### TEXT SECTION
┌──

Stanley William Toomath (12 November 1925 – 20 March 2014) was a New Zealand architect who practised mainly in Wellington. He was a founding member of the Architectural Group in Auckland in 1946, a life member of the Wellington Architectural Centre and a Fellow of the New Zealand Institute of Architects.  Both the founding of the Group and the Architectural Centre were important factors in New Zealand's modernist architectural history.

Early life and education
Born in Lower Hutt, Toomath studied architecture at the Auckland College of the University of New Zealand between 1945 and 1949. He graduated with a Bachelor of Architecture, and was awarded a UNZ two-year travelling scholarship which took him to Europe in 1951.  Adding an early Fulbright Graduate Award in 1952 enabled him to complete a MArch at the Harvard Graduate School of Design where he was taught by I. M. Pei and was a co-student with John Hejduk. He briefly worked with Walter Gropius at the Architects' Collaborative and then with I. M. Pei before returning to New Zealand in 1954.

Architectural practice
On his return from New York Toomath set up practice, and three years later was joined by Derek Wilson to establish Toomath and Wilson. Toomath and Wilson were later joined by Don Irvine and Grahame Anderson in 1972, forming the firm Toomath Wilson Irvine Anderson Ltd.

Toomath's work reflects an exploratory and intelligent engagement with modernist architectural ideas.  A key architectural interest was the articulation of continuous space, which is particularly evident in his Toomath Senior house, Lower Hutt (1949), and the Mackay house, Silverstream (1961).  The Toomath Senior house is famous as the site of a discussion Toomath and Lew Martin had with architectural historian Nikolaus Pevsner about New Zealand construction.  Pevsner found the detailing of a post in the carport unrefined.  Toomath argued that it reflected an honesty in detailing, relevant to New Zealand architecture.  The Mackay House, Silverstream is symmetrically planned and was designed for a couple without children.  It was awarded the New Zealand Institute of Architects (NZIA) Bronze Medal in 1962.

└──

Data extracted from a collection
┌──

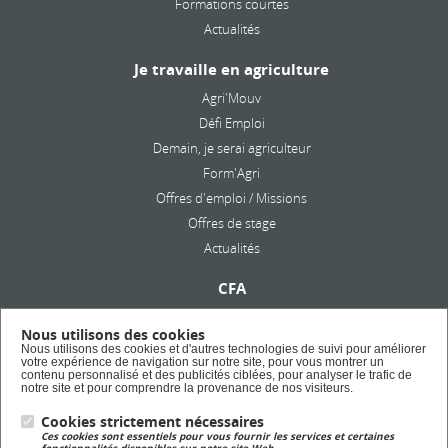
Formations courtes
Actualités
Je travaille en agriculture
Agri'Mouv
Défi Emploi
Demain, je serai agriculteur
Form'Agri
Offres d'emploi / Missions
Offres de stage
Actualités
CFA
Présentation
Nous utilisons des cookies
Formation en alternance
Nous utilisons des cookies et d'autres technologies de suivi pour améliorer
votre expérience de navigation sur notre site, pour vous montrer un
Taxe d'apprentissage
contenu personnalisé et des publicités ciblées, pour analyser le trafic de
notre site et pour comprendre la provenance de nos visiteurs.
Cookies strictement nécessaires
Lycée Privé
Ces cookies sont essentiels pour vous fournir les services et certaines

└──

### THINGS TO DO
#1 According to the text on Stanley Toomath, which people joined his architectural practice? List each one.
#2 Reproduce every line of the records verbatim, omitting the picture.
The records have no connection to the text on Stanley Toomath.

### WRITTEN RESPONSES
#1 Derek Wilson, Don Irvine, Grahame Anderson

#2
Formations courtes
Actualités
Je travaille en agriculture
Agri'Mouv
Défi Emploi
Demain, je serai agriculteur
Form'Agri
Offres d'emploi / Missions
Offres de stage
Actualités
CFA
Présentation
Nous utilisons des cookies
Formation en alternance
Nous utilisons des cookies et d'autres technologies de suivi pour améliorer
votre expérience de navigation sur notre site, pour vous montrer un
Taxe d'apprentissage
contenu personnalisé et des publicités ciblées, pour analyser le trafic de
notre site et pour comprendre la provenance de nos visiteurs.
Cookies strictement nécessaires
Lycée Privé
Ces cookies sont essentiels pour vous fournir les services et certaines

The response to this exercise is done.